=== PROVIDED INFORMATION ===

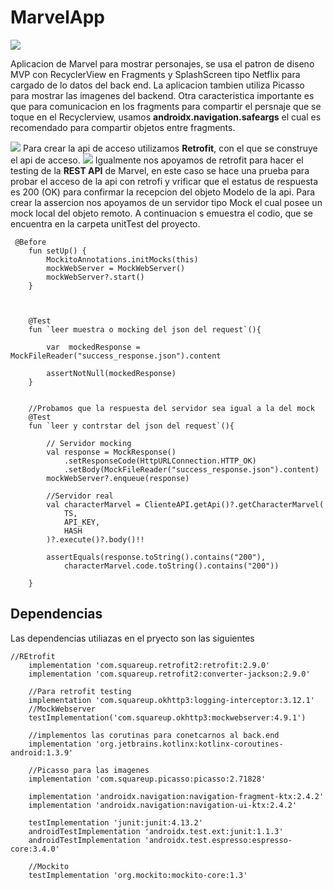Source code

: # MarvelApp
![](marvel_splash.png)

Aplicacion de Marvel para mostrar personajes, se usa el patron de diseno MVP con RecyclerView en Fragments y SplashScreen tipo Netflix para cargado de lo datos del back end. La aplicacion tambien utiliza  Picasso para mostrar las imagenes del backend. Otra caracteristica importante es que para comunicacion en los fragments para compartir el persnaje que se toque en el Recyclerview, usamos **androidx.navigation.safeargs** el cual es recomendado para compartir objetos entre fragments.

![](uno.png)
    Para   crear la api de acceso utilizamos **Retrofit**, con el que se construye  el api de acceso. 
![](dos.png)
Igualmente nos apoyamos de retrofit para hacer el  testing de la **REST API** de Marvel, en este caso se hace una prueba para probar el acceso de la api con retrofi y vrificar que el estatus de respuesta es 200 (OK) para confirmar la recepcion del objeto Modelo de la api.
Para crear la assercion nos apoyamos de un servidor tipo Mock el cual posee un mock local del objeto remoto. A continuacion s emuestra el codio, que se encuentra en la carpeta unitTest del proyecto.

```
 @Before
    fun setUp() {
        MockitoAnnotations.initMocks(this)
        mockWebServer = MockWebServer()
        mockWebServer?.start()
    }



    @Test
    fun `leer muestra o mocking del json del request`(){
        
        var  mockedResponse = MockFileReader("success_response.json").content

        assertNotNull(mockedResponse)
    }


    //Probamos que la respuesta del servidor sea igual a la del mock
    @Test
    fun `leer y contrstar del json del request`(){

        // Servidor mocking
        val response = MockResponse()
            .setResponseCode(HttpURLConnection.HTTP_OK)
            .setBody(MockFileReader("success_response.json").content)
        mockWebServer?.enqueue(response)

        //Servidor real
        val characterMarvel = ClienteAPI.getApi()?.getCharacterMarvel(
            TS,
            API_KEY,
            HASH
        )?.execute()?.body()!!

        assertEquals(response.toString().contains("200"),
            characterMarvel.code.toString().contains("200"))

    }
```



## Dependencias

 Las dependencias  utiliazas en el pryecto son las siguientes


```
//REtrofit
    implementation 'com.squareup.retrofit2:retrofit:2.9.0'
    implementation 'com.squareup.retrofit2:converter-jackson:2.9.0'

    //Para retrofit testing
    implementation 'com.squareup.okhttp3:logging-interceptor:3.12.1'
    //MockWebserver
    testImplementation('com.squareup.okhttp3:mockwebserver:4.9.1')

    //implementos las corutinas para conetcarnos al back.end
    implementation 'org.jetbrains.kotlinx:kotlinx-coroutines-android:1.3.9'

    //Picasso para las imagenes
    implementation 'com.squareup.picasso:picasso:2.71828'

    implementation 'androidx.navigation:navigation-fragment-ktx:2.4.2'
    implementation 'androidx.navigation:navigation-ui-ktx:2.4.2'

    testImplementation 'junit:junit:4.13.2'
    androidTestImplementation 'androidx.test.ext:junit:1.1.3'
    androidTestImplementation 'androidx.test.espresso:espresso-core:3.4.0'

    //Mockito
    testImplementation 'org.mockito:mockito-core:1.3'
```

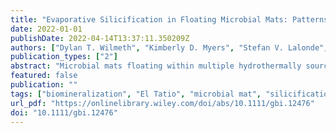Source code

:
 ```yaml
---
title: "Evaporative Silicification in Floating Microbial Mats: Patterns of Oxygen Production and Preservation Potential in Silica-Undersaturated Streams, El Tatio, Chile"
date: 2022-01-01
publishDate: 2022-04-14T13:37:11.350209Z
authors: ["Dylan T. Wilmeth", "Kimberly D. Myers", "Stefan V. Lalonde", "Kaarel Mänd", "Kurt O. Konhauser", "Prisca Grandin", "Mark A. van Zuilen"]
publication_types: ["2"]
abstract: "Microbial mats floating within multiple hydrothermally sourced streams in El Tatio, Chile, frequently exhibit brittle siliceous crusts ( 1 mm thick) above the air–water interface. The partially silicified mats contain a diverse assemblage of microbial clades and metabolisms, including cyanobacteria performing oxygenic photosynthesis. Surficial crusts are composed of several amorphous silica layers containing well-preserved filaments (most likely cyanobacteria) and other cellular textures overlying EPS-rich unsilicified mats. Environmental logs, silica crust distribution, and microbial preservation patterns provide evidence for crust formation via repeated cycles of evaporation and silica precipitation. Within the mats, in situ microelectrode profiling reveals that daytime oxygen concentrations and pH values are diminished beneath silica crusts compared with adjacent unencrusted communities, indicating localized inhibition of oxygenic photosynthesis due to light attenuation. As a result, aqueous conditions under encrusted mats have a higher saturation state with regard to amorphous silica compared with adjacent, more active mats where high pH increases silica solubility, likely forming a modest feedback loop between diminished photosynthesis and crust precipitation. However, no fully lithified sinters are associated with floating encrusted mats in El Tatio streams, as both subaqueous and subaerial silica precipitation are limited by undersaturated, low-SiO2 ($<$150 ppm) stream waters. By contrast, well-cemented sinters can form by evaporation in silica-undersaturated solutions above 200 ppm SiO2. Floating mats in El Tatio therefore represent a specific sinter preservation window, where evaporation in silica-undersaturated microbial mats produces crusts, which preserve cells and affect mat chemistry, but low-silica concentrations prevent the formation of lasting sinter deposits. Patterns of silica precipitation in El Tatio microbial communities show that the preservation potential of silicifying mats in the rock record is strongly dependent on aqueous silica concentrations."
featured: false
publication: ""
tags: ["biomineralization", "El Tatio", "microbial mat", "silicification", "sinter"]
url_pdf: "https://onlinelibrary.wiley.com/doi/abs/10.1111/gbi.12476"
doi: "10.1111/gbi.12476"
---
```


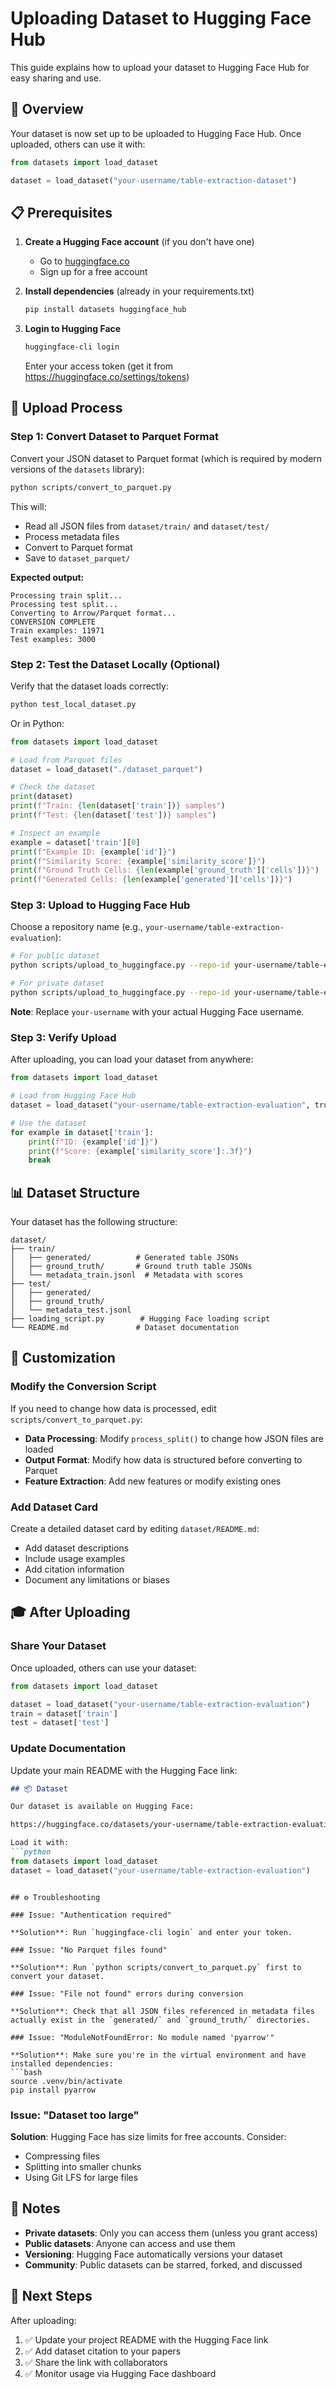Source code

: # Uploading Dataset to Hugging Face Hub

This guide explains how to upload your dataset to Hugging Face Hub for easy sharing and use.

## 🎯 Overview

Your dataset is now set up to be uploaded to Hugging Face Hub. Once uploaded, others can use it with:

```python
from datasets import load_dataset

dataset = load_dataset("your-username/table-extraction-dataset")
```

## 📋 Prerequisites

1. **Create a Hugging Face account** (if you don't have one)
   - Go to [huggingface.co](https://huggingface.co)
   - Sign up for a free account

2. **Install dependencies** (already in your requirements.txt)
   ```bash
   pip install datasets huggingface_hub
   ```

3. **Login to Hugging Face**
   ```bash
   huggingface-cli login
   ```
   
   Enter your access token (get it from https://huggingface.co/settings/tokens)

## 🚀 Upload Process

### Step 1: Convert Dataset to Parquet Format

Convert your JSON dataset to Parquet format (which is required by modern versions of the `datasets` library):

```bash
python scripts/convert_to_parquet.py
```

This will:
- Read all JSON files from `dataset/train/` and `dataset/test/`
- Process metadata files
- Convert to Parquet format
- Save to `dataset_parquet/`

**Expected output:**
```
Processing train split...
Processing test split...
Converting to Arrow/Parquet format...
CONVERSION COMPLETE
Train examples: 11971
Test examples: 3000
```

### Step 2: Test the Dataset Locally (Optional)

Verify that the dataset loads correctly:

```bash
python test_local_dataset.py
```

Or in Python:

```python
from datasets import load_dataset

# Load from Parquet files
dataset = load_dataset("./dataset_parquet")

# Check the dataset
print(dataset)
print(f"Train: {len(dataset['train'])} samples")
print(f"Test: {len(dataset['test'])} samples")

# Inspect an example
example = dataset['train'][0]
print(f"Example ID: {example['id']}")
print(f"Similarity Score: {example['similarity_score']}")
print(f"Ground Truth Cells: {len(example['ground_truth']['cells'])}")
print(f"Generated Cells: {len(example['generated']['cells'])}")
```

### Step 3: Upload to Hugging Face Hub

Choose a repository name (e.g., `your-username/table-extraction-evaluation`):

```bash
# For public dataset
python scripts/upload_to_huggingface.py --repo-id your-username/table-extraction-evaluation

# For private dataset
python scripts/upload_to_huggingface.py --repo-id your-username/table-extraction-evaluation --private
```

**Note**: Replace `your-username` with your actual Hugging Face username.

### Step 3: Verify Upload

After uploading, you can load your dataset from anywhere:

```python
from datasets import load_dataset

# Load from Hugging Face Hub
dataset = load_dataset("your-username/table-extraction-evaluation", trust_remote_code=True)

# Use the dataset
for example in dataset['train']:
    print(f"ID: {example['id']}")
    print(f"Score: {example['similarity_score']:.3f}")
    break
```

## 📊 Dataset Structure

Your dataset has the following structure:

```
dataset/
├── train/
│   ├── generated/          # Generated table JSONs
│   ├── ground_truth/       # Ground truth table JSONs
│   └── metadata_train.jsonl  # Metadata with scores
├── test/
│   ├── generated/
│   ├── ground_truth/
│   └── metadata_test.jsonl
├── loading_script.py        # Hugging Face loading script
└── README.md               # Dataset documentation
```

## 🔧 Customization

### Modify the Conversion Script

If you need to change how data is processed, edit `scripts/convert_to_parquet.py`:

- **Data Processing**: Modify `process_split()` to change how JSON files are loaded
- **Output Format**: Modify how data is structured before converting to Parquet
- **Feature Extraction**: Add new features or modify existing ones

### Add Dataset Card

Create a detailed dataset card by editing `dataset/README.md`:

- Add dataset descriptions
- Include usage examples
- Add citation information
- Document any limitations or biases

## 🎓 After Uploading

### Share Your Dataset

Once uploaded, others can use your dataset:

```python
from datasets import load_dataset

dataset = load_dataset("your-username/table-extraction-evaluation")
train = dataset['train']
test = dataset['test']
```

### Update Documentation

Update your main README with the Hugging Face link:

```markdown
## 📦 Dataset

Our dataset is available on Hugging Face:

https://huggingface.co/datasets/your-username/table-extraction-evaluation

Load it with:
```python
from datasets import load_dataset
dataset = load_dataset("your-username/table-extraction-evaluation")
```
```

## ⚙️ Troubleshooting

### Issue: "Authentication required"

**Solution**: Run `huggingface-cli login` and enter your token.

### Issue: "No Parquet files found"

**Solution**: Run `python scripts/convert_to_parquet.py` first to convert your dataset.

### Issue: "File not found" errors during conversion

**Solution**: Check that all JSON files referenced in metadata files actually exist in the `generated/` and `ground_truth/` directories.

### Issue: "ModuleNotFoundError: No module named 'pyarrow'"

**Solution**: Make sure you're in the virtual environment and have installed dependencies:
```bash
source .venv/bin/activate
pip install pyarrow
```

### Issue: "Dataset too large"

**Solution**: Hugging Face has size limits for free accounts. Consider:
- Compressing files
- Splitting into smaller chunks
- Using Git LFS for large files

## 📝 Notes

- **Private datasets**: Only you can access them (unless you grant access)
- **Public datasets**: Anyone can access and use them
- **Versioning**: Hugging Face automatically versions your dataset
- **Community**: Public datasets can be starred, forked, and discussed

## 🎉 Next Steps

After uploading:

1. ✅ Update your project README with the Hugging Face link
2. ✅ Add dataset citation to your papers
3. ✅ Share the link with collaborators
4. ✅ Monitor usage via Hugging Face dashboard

===

Whenever a line in the listing above includes the word "characterMarvel", return that line.

        val characterMarvel = ClienteAPI.getApi()?.getCharacterMarvel(
            characterMarvel.code.toString().contains("200"))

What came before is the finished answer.